## EXERCISE OBJECTIVE
Return, word for word, the lines below, starting with the line that contains "元祖黒肉うどん(1食)" and continuing through the line that contains "-Тип: бас-гитара", with both of those lines included.

Start of RECORDS SUPPLIED

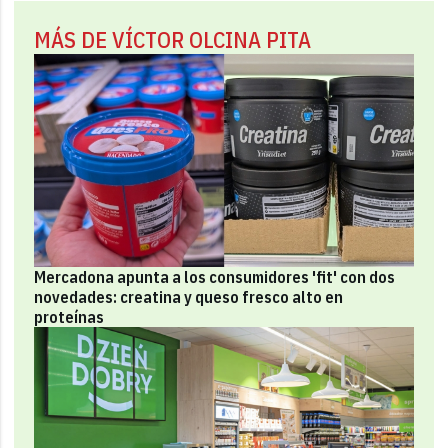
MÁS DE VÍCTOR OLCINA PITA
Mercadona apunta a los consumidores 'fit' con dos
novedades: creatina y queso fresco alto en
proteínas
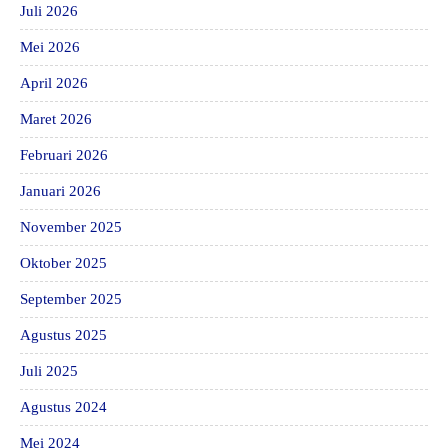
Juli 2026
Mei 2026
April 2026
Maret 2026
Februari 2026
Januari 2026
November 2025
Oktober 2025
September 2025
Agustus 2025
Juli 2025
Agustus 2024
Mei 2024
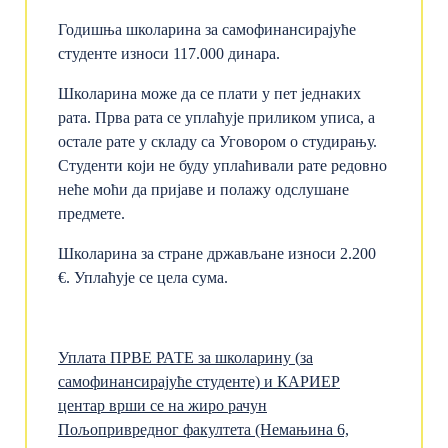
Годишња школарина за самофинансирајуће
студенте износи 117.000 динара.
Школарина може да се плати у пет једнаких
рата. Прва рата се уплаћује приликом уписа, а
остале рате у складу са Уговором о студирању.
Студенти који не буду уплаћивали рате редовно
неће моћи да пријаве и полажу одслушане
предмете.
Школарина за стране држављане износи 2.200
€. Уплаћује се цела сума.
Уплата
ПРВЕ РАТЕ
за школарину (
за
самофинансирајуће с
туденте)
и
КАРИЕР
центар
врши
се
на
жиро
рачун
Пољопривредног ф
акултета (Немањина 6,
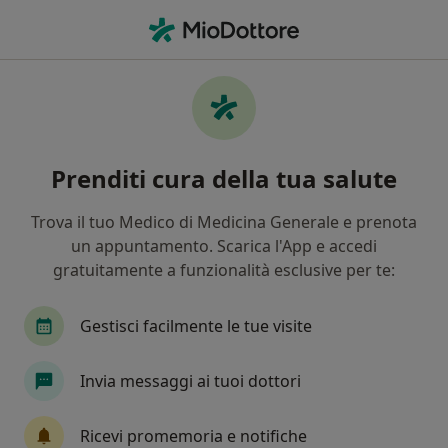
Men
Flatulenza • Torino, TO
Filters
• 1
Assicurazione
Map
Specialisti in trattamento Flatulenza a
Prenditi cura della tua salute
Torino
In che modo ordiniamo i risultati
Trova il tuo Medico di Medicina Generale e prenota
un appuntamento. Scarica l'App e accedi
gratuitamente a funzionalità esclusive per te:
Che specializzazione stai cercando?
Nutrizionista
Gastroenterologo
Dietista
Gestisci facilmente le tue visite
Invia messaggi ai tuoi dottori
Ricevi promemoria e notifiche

End of RECORDS SUPPLIED
Start of RECORDS SUPPLIED

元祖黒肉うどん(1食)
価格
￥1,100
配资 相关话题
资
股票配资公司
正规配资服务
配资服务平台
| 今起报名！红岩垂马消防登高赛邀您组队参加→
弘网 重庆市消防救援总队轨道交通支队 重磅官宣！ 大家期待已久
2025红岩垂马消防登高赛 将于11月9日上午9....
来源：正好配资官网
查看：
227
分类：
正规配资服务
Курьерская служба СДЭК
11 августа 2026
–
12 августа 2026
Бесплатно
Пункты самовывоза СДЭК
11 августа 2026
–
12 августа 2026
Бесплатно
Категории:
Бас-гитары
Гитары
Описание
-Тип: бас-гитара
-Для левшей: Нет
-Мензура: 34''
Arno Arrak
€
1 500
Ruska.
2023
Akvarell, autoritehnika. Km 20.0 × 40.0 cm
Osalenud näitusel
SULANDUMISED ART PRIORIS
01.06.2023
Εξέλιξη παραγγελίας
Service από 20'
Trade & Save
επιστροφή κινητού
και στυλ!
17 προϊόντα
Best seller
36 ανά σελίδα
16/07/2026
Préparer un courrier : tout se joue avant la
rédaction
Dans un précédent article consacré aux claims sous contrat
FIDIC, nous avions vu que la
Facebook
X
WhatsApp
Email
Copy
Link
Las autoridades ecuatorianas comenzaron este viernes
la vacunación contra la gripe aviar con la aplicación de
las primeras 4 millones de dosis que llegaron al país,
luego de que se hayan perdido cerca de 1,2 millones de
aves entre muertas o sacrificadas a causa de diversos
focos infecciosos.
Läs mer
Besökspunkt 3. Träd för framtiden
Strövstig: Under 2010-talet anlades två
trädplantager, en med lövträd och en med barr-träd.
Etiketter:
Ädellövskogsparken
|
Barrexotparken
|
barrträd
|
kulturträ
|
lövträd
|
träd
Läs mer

End of RECORDS SUPPLIED
Start of RECORDS SUPPLIED

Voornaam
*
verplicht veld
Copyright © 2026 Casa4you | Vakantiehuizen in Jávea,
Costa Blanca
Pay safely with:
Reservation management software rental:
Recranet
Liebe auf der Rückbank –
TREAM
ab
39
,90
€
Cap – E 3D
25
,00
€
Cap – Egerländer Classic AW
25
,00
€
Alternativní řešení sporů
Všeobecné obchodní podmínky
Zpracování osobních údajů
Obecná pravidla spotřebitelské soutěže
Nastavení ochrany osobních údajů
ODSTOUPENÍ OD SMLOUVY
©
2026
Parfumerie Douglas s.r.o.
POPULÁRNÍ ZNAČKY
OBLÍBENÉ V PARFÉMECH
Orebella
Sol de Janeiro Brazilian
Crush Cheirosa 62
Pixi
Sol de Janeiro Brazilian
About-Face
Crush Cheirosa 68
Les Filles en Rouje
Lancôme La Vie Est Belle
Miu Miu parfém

End of RECORDS SUPPLIED

## TASK ANSWER
元祖黒肉うどん(1食)
価格
￥1,100
配资 相关话题
资
股票配资公司
正规配资服务
配资服务平台
| 今起报名！红岩垂马消防登高赛邀您组队参加→
弘网 重庆市消防救援总队轨道交通支队 重磅官宣！ 大家期待已久
2025红岩垂马消防登高赛 将于11月9日上午9....
来源：正好配资官网
查看：
227
分类：
正规配资服务
Курьерская служба СДЭК
11 августа 2026
–
12 августа 2026
Бесплатно
Пункты самовывоза СДЭК
11 августа 2026
–
12 августа 2026
Бесплатно
Категории:
Бас-гитары
Гитары
Описание
-Тип: бас-гитара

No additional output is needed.